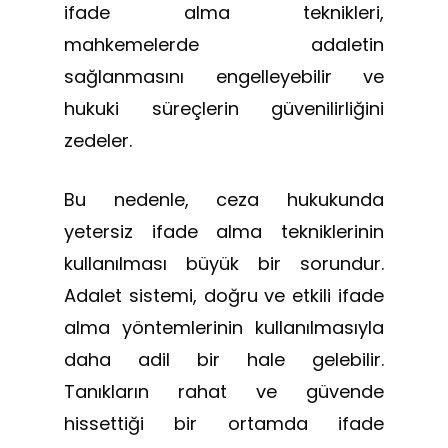
ifade alma teknikleri,
mahkemelerde adaletin
sağlanmasını engelleyebilir ve
hukuki süreçlerin güvenilirliğini
zedeler.
Bu nedenle, ceza hukukunda
yetersiz ifade alma tekniklerinin
kullanılması büyük bir sorundur.
Adalet sistemi, doğru ve etkili ifade
alma yöntemlerinin kullanılmasıyla
daha adil bir hale gelebilir.
Tanıkların rahat ve güvende
hissettiği bir ortamda ifade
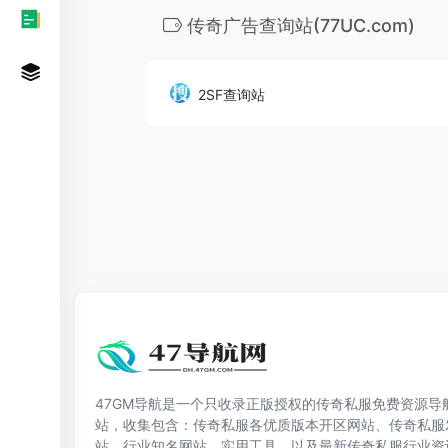
传奇广告查询站(77UC.com)
2SF查询站
47GM导航是一个只收录正版授权的传奇私服免费资源导
站，收集包含：传奇私服各优质版本开区网站、传奇私服
站，行业知名网站、实用工具，以及最新传奇私服行业资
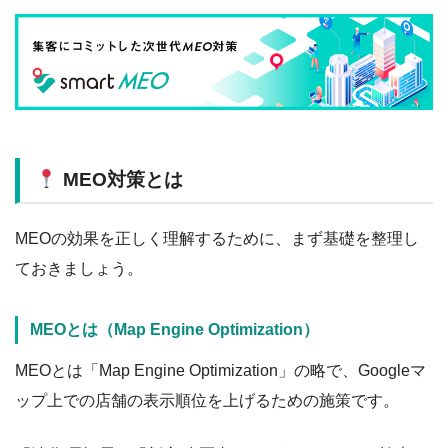
MEO対策とは
MEOの効果を正しく理解するために、まず基礎を整理し
ておきましょう。
MEOとは（Map Engine Optimization）
MEOとは「Map Engine Optimization」の略で、Googleマ
ップ上での店舗の表示順位を上げるための施策です。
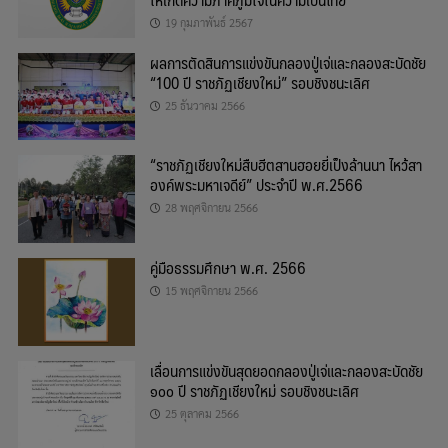
19 กุมภาพันธ์ 2567
ผลการตัดสินการแข่งขันกลองปู่เจ่และกลองสะบัดชัย
“100 ปี ราชภัฏเชียงใหม่” รอบชิงชนะเลิศ
25 ธันวาคม 2566
“ราชภัฏเชียงใหม่สืบฮีตสานฮอยยี่เป็งล้านนา ไหว้สา
องค์พระมหาเจดีย์” ประจำปี พ.ศ.2566
28 พฤศจิกายน 2566
คู่มือธรรมศึกษา พ.ศ. 2566
15 พฤศจิกายน 2566
เลื่อนการแข่งขันสุดยอดกลองปู่เจ่และกลองสะบัดชัย
๑๐๐ ปี ราชภัฏเชียงใหม่ รอบชิงชนะเลิศ
25 ตุลาคม 2566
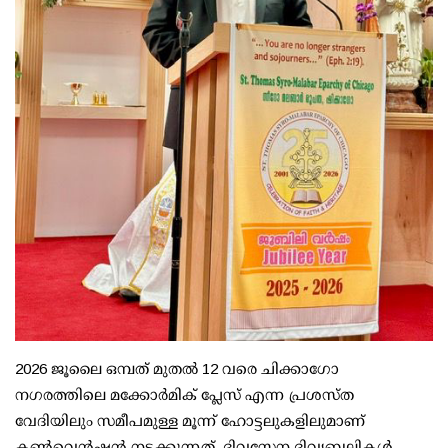
2026 ജൂലൈ ഒമ്പത് മുതൽ 12 വരെ ചിക്കാഗോ
നഗരത്തിലെ മക്കോർമിക് പ്ലേസ് എന്ന പ്രശസ്ത
വേദിയിലും സമീപമുള്ള മൂന്ന് ഹോട്ടലുകളിലുമാണ്
കൺവെൻഷൻ നടക്കുന്നത്. ദിവസേന ദിവ്യബലികൾ,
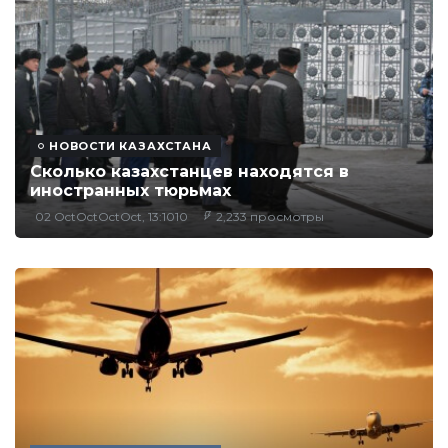
НОВОСТИ КАЗАХСТАНА
Сколько казахстанцев находятся в
иностранных тюрьмах
02 OctOctOctOct, 13:1010
2,233 просмотры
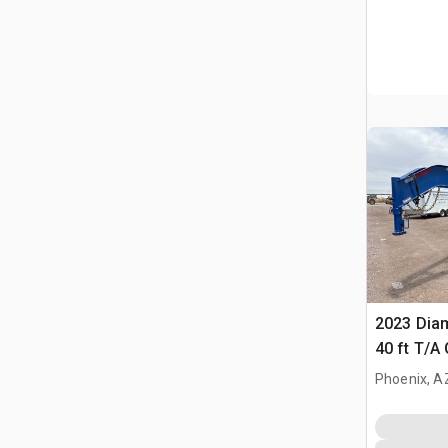
2023 Dia
40 ft T/A
Remorque
Phoenix, A
Hydrauliq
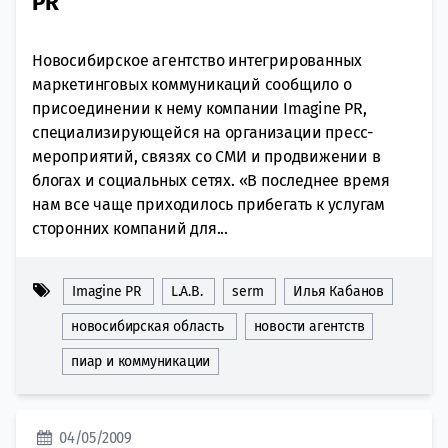
PR
Новосибирское агентство интегрированных
маркетинговых коммуникаций сообщило о
присоединении к нему компании Imagine PR,
специализирующейся на организации пресс-
мероприятий, связях со СМИ и продвижении в
блогах и социальных сетях. «В последнее время
нам все чаще приходилось прибегать к услугам
сторонних компаний для...
Imagine PR
L.A.B.
serm
Илья Кабанов
новосибирская область
новости агентств
пиар и коммуникации
04/05/2009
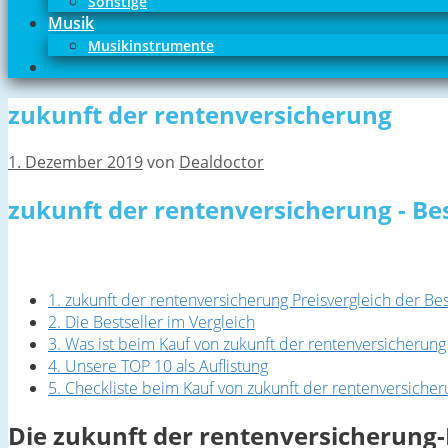
Sonstige
Musik
Musikinstrumente
zukunft der rentenversicherung
1. Dezember 2019
von
Dealdoctor
zukunft der rentenversicherung - Be
1. zukunft der rentenversicherung Preisvergleich der Bes
2. Die Bestseller im Vergleich
3. Was ist beim Kauf von zukunft der rentenversicherun
4. Unsere TOP 10 als Auflistung
5. Checkliste beim Kauf von zukunft der rentenversiche
Die zukunft der rentenversicherung-B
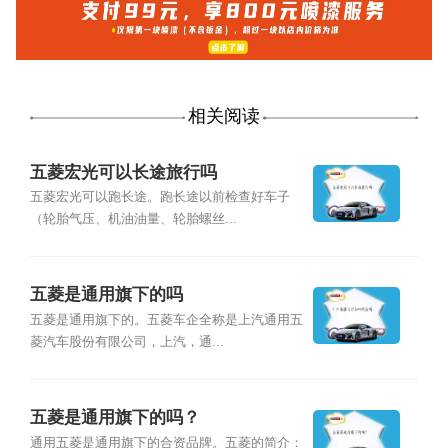
相关阅读
五菱宏光可以长途旅行吗
五菱宏光可以跑长途。跑长途以前检查好车子
（轮胎气压、机油油量、轮胎螺丝...
五菱是通用旗下的吗
五菱是通用旗下的。五菱车企全称是上汽通用五
菱汽车股份有限公司，上汽，通...
五菱是通用旗下的吗？
通用五菱是通用旗下的合资品牌。五菱的简介：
----
◆ REQUIRED WORK
Every line above in which the word "Kauf" is present must be copied into the answer.

◆ THE ANSWER
3. Was ist beim Kauf von zukunft der rentenversicherun
5. Checkliste beim Kauf von zukunft der rentenversiche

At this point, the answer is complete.